━━ Given records
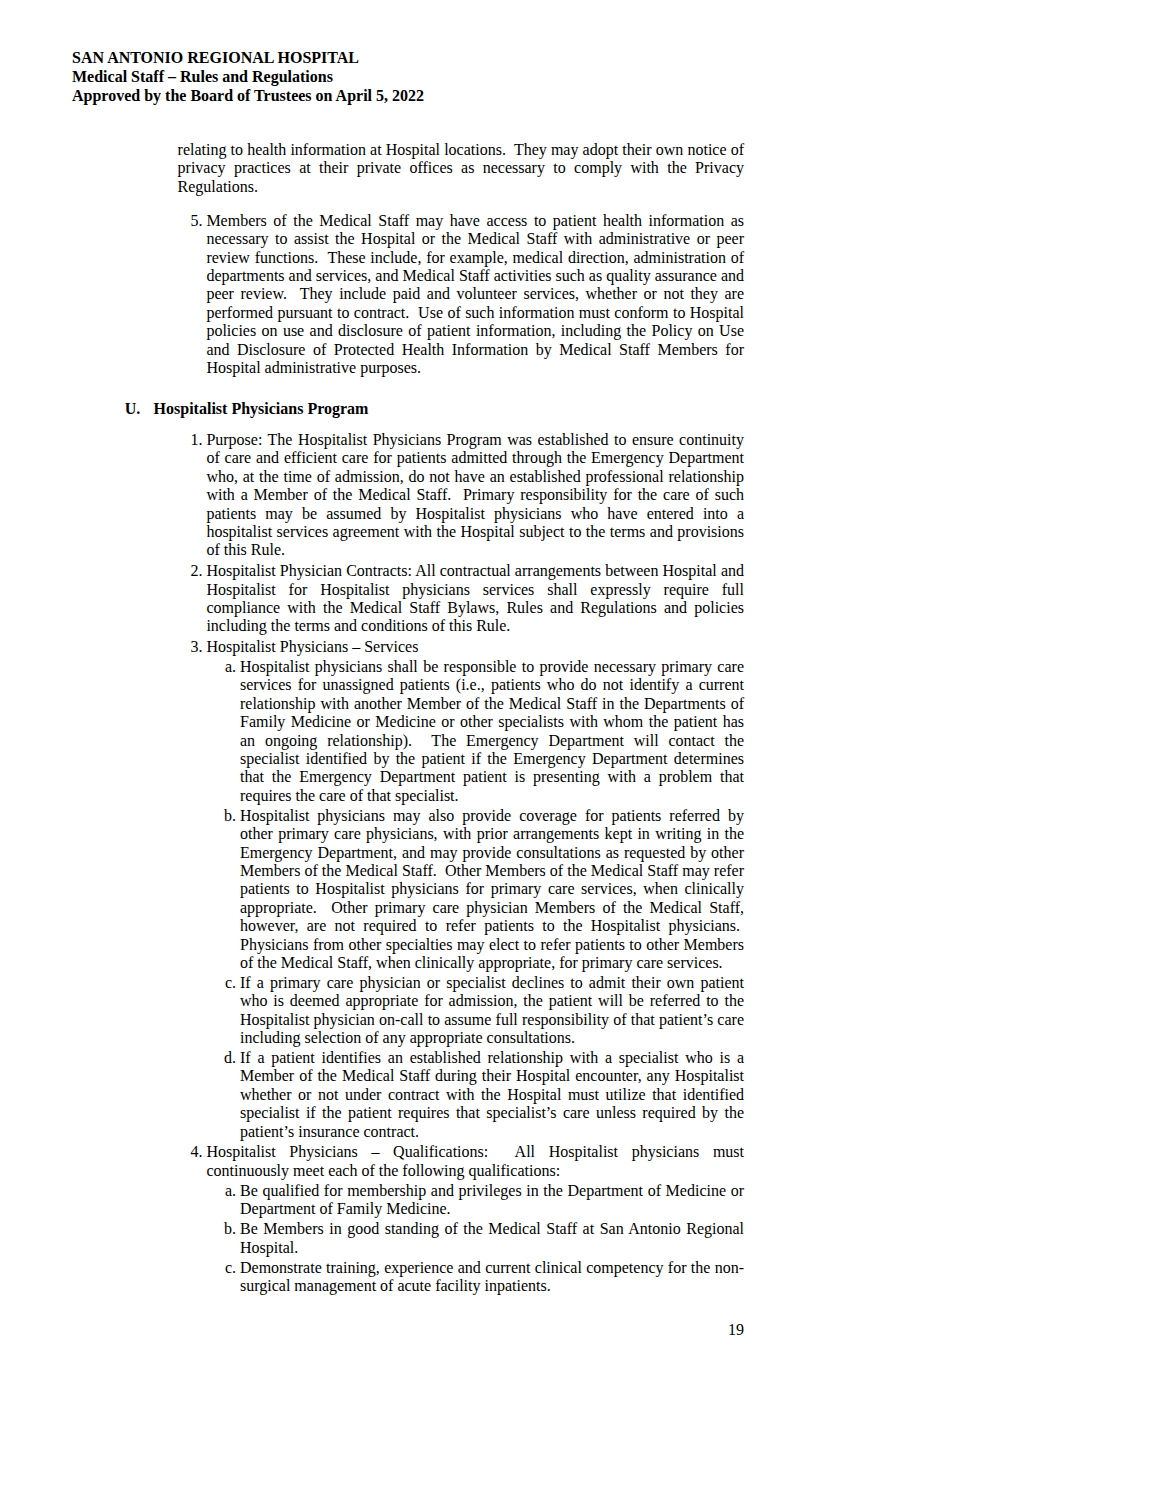SAN ANTONIO REGIONAL HOSPITAL
Medical Staff – Rules and Regulations
Approved by the Board of Trustees on April 5, 2022
relating to health information at Hospital locations. They may adopt their own notice of privacy practices at their private offices as necessary to comply with the Privacy Regulations.
Members of the Medical Staff may have access to patient health information as necessary to assist the Hospital or the Medical Staff with administrative or peer review functions. These include, for example, medical direction, administration of departments and services, and Medical Staff activities such as quality assurance and peer review. They include paid and volunteer services, whether or not they are performed pursuant to contract. Use of such information must conform to Hospital policies on use and disclosure of patient information, including the Policy on Use and Disclosure of Protected Health Information by Medical Staff Members for Hospital administrative purposes.
U. Hospitalist Physicians Program
Purpose: The Hospitalist Physicians Program was established to ensure continuity of care and efficient care for patients admitted through the Emergency Department who, at the time of admission, do not have an established professional relationship with a Member of the Medical Staff. Primary responsibility for the care of such patients may be assumed by Hospitalist physicians who have entered into a hospitalist services agreement with the Hospital subject to the terms and provisions of this Rule.
Hospitalist Physician Contracts: All contractual arrangements between Hospital and Hospitalist for Hospitalist physicians services shall expressly require full compliance with the Medical Staff Bylaws, Rules and Regulations and policies including the terms and conditions of this Rule.
Hospitalist Physicians – Services
Hospitalist physicians shall be responsible to provide necessary primary care services for unassigned patients (i.e., patients who do not identify a current relationship with another Member of the Medical Staff in the Departments of Family Medicine or Medicine or other specialists with whom the patient has an ongoing relationship). The Emergency Department will contact the specialist identified by the patient if the Emergency Department determines that the Emergency Department patient is presenting with a problem that requires the care of that specialist.
Hospitalist physicians may also provide coverage for patients referred by other primary care physicians, with prior arrangements kept in writing in the Emergency Department, and may provide consultations as requested by other Members of the Medical Staff. Other Members of the Medical Staff may refer patients to Hospitalist physicians for primary care services, when clinically appropriate. Other primary care physician Members of the Medical Staff, however, are not required to refer patients to the Hospitalist physicians. Physicians from other specialties may elect to refer patients to other Members of the Medical Staff, when clinically appropriate, for primary care services.
If a primary care physician or specialist declines to admit their own patient who is deemed appropriate for admission, the patient will be referred to the Hospitalist physician on-call to assume full responsibility of that patient’s care including selection of any appropriate consultations.
If a patient identifies an established relationship with a specialist who is a Member of the Medical Staff during their Hospital encounter, any Hospitalist whether or not under contract with the Hospital must utilize that identified specialist if the patient requires that specialist’s care unless required by the patient’s insurance contract.
Hospitalist Physicians – Qualifications: All Hospitalist physicians must continuously meet each of the following qualifications:
Be qualified for membership and privileges in the Department of Medicine or Department of Family Medicine.
Be Members in good standing of the Medical Staff at San Antonio Regional Hospital.
Demonstrate training, experience and current clinical competency for the non-surgical management of acute facility inpatients.
19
━━━━
What is needed here is one number: how many lines of the entries hold the string "Rules".

2